Just weeks ago, Village of New Paltz Mayor Terry Dungan sent out a self-written press release expressing concern over the increase in the property tax and pointing out a “disturbing” error Hokanson had made in the cover letter.
“In my budget memo, what I said was that the increase for the tax rate for residents outside the village is 1.02 percent,” Hokanson said. “What I meant to say was that the tax rate changes $1.02, not 1.02 percent.”
According to Hokanson, the error was made solely in the cover letter, and nowhere else in the actual budget. The actual proposed tax rate increase for village property owners is 18.25 percent. The dollar figure represents the amount per thousand dollars of assessed evaluation on the median value of New Paltz homes.
Those like Dungan feel the property tax increase is too steep.
“The taxpaying increase is extremely large, much larger than the supervisor had stated,” Dungan said. “Personally, I think that with the way things are right now, any tax increase is a mistake, period.”
Town Board Member Jeff Logan agreed with Dungan. He feels the town board has a duty to maintain affordable property taxes, and that additional cuts need to be made in order to achieve a “flat budget.”
Logan, who Hokanson claimed had “bullied” her at a town board meeting, also took issue with the fact that Hokanson had handed in her budget a day after the deadline of a state-mandated budget process schedule.

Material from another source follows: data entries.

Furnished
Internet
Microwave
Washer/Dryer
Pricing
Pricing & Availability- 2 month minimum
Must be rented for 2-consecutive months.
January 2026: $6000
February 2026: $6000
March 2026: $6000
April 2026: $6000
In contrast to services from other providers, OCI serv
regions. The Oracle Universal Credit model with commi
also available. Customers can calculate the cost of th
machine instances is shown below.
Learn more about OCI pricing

“It wasn’t bullying, it was that the supervisor missed the deadline and then continued to miss the deadline, and we did not get all the worksheets,” Logan said. “The longer I, the board and the community members don’t have the budget information, the harder it is for us to make decisions. The worst decision-making is when we don’t have information.”
Hokanson admitted she had handed the budget in late, but pointed out that the governor hands in the budget late every year. She claimed this year’s budget was especially hard given the contractual obligations the town is required to meet and the increases in insurance rates.

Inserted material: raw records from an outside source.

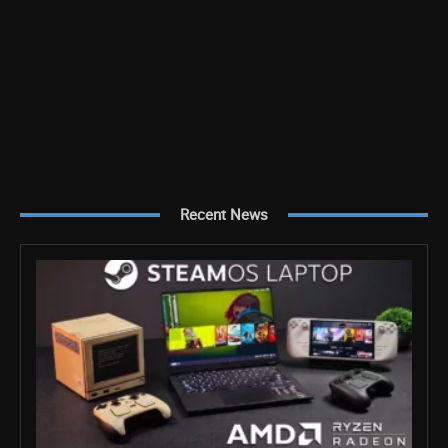
Recent News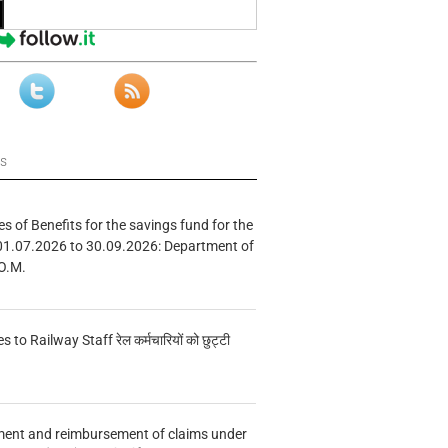
ws
s of Benefits for the savings fund for the
01.07.2026 to 30.09.2026: Department of
O.M.
s to Railway Staff रेल कर्मचारियों को छुट्टी
ment and reimbursement of claims under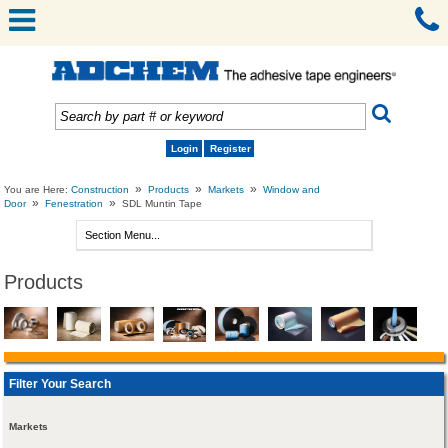
Login
Register
»
»
»
You are Here:
Construction
Products
Markets
Window and
»
»
Door
Fenestration
SDL Muntin Tape
Products
Filter Your Search
Markets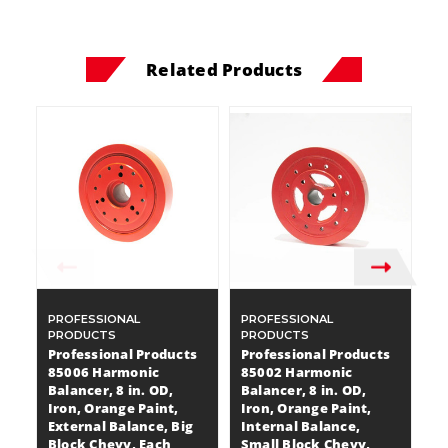
Related Products
PROFESSIONAL
PROFESSIONAL
P
PRODUCTS
PRODUCTS
P
Professional Products
Professional Products
P
85006 Harmonic
85002 Harmonic
8
Balancer, 8 in. OD,
Balancer, 8 in. OD,
Ba
Iron, Orange Paint,
Iron, Orange Paint,
Ir
External Balance, Big
Internal Balance,
I
Block Chevy, Each
Small Block Chevy,
S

Town Board Member Kitty Brown agreed with Hokanson that this year’s budget is difficult, and said the board would have some “very hard choices to make.”
“The reality is that the majority of our town budget is contractual in nature, which means that we have contracts with union employees,” Brown said. “So, the most significant [expense] is the police force.”
Logan has suggested that some of the recreation projects the town had planned be put on hold in order to prevent tax increases.
While Hokanson has taken action to correct her mistake and her missing of the deadline, she feels the press release Dungan wrote was not a “humanistic” way of addressing a mistake and felt the incident was blown out of proportion.
“I’m also not surprised that the mayor is critical. He spends more time criticizing me and scrutinizing everything I do than he does doing his own job,” said Hokanson. “And if I was not a public official, I would be filing for harassment from the mayor. But I can’t. He can say whatever he wants about me, he can write as many letters to the paper that he wants about me, and there’s nothing I can do.”
For some SUNY New Paltz student representatives, the exchanges between Dungan and Hokanson have displayed a relationship that they would like to avoid having with one another.
“That seems like a personal attack,” Student Association President Jennifer Sanchez said of Dungan’s press release. “I would never, ever go to the Oracle first if [a fellow E-board member] made a mistake. That’s not the way we work as an E-board.”
Sanchez and SA Executive Vice President Eve Stern said that public figures need to be strong-headed and can’t take things personally.
Hokanson seems to feel similarly.
“I have thick skin. Other people would’ve given up a long time ago. I don’t give up so easy,” Hokanson said. “The only thing that I can do is come to work everyday and put in a hard day’s work, make sure the taxpayers get their money’s worth from me and do the best job I can.”